BEGIN EXTRACTED ENTRIES

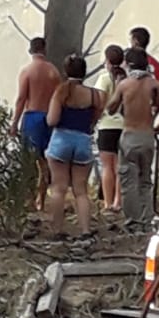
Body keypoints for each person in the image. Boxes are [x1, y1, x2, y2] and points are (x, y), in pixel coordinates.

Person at [46, 54, 103, 238]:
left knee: (58, 188)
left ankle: (57, 229)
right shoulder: (95, 94)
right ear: (85, 72)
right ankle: (85, 230)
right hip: (83, 140)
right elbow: (94, 119)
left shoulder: (61, 91)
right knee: (81, 190)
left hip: (61, 139)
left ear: (65, 71)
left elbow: (52, 120)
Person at [108, 47, 159, 231]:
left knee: (128, 181)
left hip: (129, 135)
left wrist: (117, 85)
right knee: (145, 179)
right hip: (147, 135)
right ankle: (147, 219)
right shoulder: (155, 84)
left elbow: (111, 108)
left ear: (129, 63)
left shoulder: (125, 84)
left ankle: (133, 221)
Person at [10, 37, 61, 212]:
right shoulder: (54, 72)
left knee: (30, 161)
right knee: (45, 161)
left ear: (30, 51)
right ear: (45, 50)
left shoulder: (28, 71)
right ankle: (41, 199)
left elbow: (21, 99)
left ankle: (30, 199)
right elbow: (59, 97)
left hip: (32, 116)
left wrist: (14, 123)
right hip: (50, 117)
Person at [94, 45, 126, 211]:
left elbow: (99, 103)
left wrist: (95, 120)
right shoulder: (126, 79)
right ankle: (117, 202)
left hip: (106, 126)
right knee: (119, 167)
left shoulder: (104, 79)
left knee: (107, 167)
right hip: (124, 126)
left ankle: (107, 203)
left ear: (107, 60)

END EXTRACTED ENTRIES

• **ASSIGNED TASK**
Without any pictures, return the entries exactly as given.

• **EXERCISE ANSWER**
Body keypoints for each person in the image. Boxes are [x1, y1, x2, y2] and points are (x, y), in pixel coordinates.

Person at [46, 54, 103, 238]:
left knee: (58, 188)
left ankle: (57, 229)
right shoulder: (95, 94)
right ear: (85, 72)
right ankle: (85, 230)
right hip: (83, 140)
right elbow: (94, 119)
left shoulder: (61, 91)
right knee: (81, 190)
left hip: (61, 139)
left ear: (65, 71)
left elbow: (52, 120)
Person at [108, 47, 159, 231]:
left knee: (128, 181)
left hip: (129, 135)
left wrist: (117, 85)
right knee: (145, 179)
right hip: (147, 135)
right ankle: (147, 219)
right shoulder: (155, 84)
left elbow: (111, 108)
left ear: (129, 63)
left shoulder: (125, 84)
left ankle: (133, 221)
Person at [10, 37, 61, 212]:
right shoulder: (54, 72)
left knee: (30, 161)
right knee: (45, 161)
left ear: (30, 51)
right ear: (45, 50)
left shoulder: (28, 71)
right ankle: (41, 199)
left elbow: (21, 99)
left ankle: (30, 199)
right elbow: (59, 97)
left hip: (32, 116)
left wrist: (14, 123)
right hip: (50, 117)
Person at [94, 45, 126, 211]:
left elbow: (99, 103)
left wrist: (95, 120)
right shoulder: (126, 79)
right ankle: (117, 202)
left hip: (106, 126)
right knee: (119, 167)
left shoulder: (104, 79)
left knee: (107, 167)
right hip: (124, 126)
left ankle: (107, 203)
left ear: (107, 60)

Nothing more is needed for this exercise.